The Vice President—Jax—looks at him, his face mixed with anger and some other emotion I can't put my finger on, something like disgust, and nods in affirmation.

I walk over to assess my bike as they talk in low voices, trying to see if there's any way at all I can ride out of here. Before I'm even over to it the tattooed guy yells over, "It's pretty bad…" I glance back at him and he looks embarrassed again. I feel sorry and give him a smile and shrug. He's right. My bike's not going anywhere. My dreams of simply riding away from this hellish morning in the way that is my specialty, are dashed. I drop my backpack off my shoulders in defeat.

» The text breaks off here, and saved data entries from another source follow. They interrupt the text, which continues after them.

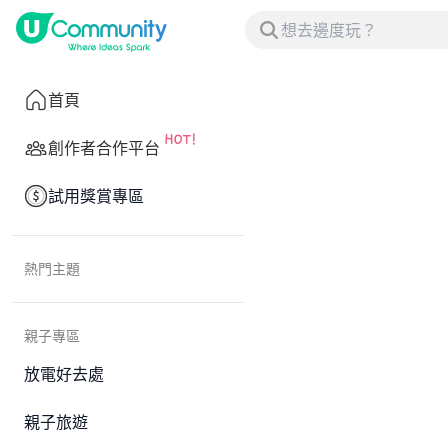
首頁
創作者合作平台
試用獎賞專區
熱門主題
親子專區
放電好去處
親子旅遊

I'm still looking at my bike and don't notice that Jax has left the others until he moves in front of my gaze, arms crossed.

"What's your name, darlin'?" he asks in a soft tone that seems surprisingly suited to him, and though normally a stranger calling me "darlin'" or anything close to it would make me cringe, he says it with an authenticity that makes me barely notice it tacked onto the end of his question. I let it dangle there before I answer.

"Tess." I offer, my eyes still on my bike.

"Tess," he repeats, like he's testing out the sound of it. Like he can derive something from it more than just the syllable that it is. Then with surety, he says my name again, "Tess…We're not going to leave you here." and it sounds a bit like an apology for him even mentioning leaving me before, as if he owes me something for assuming I dumped my bike of my own accord by hitting gravel or maybe just for getting me into this mess at all. Maybe he does owe it to me.

I don't answer. I've already mentally accepted the idea of accepting the help this time. At my lack of protest, Jax turns to the tattooed guy, "Juice! Stay with her. Call Prospect, have him bring the van. Load the bike and get her to the hospital. Bobby, you're with me. I want to catch up to them."

I can see the authority of his patch coming into play. 'Juice' is already on the phone.

"We're not going to catch up to the Mayans, they're long gone," the big guy—Bobby—tries to interject but he shuts up when the VP shoots him a look.

I'm beginning to notice I'm sore as hell and I'm suddenly feeling very hazy. I sit down on my tipped-over bike, trying not to think about getting into a truck with random 1%ers, which seems to be what I just silently agreed was about to happen. Jax walks closer to me, his voice lowered and I see a man who looks incredible guilty and somehow sad.

"We've got an auto shop," he explains, "it's not far. We can fix your bike. Your plates obviously aren't local. You staying around here?" It's clear he's trying to be gentle, and it's making me nervous. It feels too…real, somehow.

Like I always do when nerves hit me, I start unbraiding, then re-braiding the long, dirty-blonde plait that I always push to the right side of my shoulder. It's down to my waist and I stay quiet, waiting the moments it takes to finish the thick braid, then tie it with a piece of sinew, before I give him an answer.

"No, not really." I sigh, "I just got to California. Less than a month ago. I've just been…riding. I stayed at the motor inn outside of Lodi last night." I admit, not willing to give too much more.

"You're alone." he says it like a statement. I can tell he's got me a bit figured out, more than most people usually can with just a few questions—but then, he's probably gone on soul-searching solo rides himself. Still, I know he means it as a question.

I pause again, though not as long as last time. I want to look away but I don't as I answer.

"Yes. I am."

And maybe it's because it's the first time I've had to say it aloud, or because situations like accidents tend to make you more aware of being on your own, but suddenly I feel truly alone for the first time since I left home.

At hearing my words I see him discard the bewilderment of my situation from his expression and turn it into one close to resolve. He sets his jaw and calls out, "Juice!" but as he speaks he doesn't move his eyes from mine for even a second, "Wait for her at the hospital," he says with about the most unwavering surety I've ever heard, "she's going to stay at the clubhouse."